駅が列車を認識し、何かを経由して勝手に走ってる列車のモーターを止める命令を送る、のは複雑だから。

 

ということで、手持ちのセンサーから何が適しているか検討してみます。

1.3.A 光センサーの利用

左は「赤外センサー」でアマゾンで1個90円程度で売っています。

赤外線を発射し、光が帰ってくればピンがLOW、でなければHIGHになるユニットです。

手作業で配線を変えると距離(アナログ値)を測ることができます。

3.3V以上で動作するのでmicro:bitに直付けして、ホームの有無を検査できます。

列車通過も検知できるので、踏切のスイッチにも使えます。

非接触で検知ができるのがメリットですね。感度調整や反射板を使うと数十センチまで検知が可能です。
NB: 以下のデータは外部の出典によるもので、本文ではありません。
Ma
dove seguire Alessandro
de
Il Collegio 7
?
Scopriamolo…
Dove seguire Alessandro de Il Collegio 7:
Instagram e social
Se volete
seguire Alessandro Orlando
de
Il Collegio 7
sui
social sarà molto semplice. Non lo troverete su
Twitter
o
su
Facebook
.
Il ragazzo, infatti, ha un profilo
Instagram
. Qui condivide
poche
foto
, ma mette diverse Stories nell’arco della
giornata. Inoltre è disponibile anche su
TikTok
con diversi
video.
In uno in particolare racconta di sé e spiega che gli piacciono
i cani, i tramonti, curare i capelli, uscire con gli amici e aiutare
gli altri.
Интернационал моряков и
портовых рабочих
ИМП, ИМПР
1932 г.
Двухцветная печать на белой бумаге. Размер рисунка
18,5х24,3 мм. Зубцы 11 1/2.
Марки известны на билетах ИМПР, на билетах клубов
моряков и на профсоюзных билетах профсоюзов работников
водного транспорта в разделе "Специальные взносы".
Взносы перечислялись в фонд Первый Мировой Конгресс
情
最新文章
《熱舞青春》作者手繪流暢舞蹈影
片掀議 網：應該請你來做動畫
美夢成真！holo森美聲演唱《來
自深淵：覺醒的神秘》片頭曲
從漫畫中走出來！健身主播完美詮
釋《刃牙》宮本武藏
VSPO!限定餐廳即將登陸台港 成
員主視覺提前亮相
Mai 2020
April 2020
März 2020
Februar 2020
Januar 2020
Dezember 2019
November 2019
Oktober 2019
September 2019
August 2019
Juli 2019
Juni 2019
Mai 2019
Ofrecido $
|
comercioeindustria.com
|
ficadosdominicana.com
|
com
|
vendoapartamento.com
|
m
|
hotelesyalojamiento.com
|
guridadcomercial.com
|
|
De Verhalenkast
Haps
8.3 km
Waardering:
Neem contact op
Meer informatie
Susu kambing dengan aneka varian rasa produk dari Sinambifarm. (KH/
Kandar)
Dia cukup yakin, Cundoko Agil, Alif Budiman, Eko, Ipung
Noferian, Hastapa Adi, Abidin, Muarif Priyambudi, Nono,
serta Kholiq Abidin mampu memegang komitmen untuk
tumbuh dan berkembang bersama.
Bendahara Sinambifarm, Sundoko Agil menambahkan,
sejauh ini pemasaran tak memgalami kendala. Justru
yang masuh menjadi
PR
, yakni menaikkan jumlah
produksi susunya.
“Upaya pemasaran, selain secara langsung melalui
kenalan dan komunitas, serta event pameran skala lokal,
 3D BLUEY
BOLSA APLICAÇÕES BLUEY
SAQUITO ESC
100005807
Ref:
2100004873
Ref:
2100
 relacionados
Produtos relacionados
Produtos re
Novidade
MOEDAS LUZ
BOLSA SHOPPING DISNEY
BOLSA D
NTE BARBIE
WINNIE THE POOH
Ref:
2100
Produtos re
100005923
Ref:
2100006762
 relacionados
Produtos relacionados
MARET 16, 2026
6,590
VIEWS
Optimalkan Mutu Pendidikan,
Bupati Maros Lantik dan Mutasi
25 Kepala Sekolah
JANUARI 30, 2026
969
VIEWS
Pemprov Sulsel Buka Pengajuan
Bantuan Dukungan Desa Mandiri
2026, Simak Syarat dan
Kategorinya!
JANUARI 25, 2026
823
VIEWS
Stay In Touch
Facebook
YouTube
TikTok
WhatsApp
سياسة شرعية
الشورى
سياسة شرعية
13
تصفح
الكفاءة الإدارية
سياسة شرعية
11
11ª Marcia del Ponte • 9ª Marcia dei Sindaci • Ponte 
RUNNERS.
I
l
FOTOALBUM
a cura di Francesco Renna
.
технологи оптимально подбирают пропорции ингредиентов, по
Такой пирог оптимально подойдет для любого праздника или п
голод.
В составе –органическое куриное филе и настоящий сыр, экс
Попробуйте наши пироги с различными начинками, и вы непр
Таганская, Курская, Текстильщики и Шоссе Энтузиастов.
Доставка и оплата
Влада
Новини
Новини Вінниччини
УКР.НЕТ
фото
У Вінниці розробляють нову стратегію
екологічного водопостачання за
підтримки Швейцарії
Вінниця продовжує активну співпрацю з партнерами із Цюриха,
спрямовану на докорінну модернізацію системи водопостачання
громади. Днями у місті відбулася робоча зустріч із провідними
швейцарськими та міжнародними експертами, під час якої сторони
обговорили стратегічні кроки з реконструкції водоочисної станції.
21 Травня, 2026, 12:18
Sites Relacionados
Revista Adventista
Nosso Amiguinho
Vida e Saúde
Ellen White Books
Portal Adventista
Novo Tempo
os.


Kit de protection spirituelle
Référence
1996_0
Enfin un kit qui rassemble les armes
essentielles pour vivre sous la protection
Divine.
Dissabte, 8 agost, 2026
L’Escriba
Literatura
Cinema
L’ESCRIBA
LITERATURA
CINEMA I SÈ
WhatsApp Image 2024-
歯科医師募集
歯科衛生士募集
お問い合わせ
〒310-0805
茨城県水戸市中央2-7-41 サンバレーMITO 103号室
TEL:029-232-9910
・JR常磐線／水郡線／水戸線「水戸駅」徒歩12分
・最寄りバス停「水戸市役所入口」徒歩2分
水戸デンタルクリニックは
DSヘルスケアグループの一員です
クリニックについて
駅以外の橋桁などで反射したデータを得て駅と間違えると困ります。

駅では反射板(アルミホイル)を設置、それ以外は設置しないことで、確実に駅を検出するようにしてみよう。

採用!

1.3.B 磁力スイッチの利用

磁気を検知する素子

AliExpressでA3144E素子10個99円で購入

磁石を近づけるとHI/LO電圧を出力します。

 ガラケーの開閉検知センサーに使われていたように思う。

ホームへネオジム磁石を貼り付け、電車にこの素子を。

センサーをmicro:bitへ付ければ、磁気の変化が数値で取得できます。

が、距離が遠いと動作が少々不安定な感じでした。

車体へ取り付けた際の張り出し具合とホームの距離が問題になりそう。

なので却下

 

100均に行くとドアの開閉を検知してブザーを鳴らす装置が売られています。

あれは左のようなガラス管でできたセンサーで、中に磁石に反応してON/OFFする端子が入っています。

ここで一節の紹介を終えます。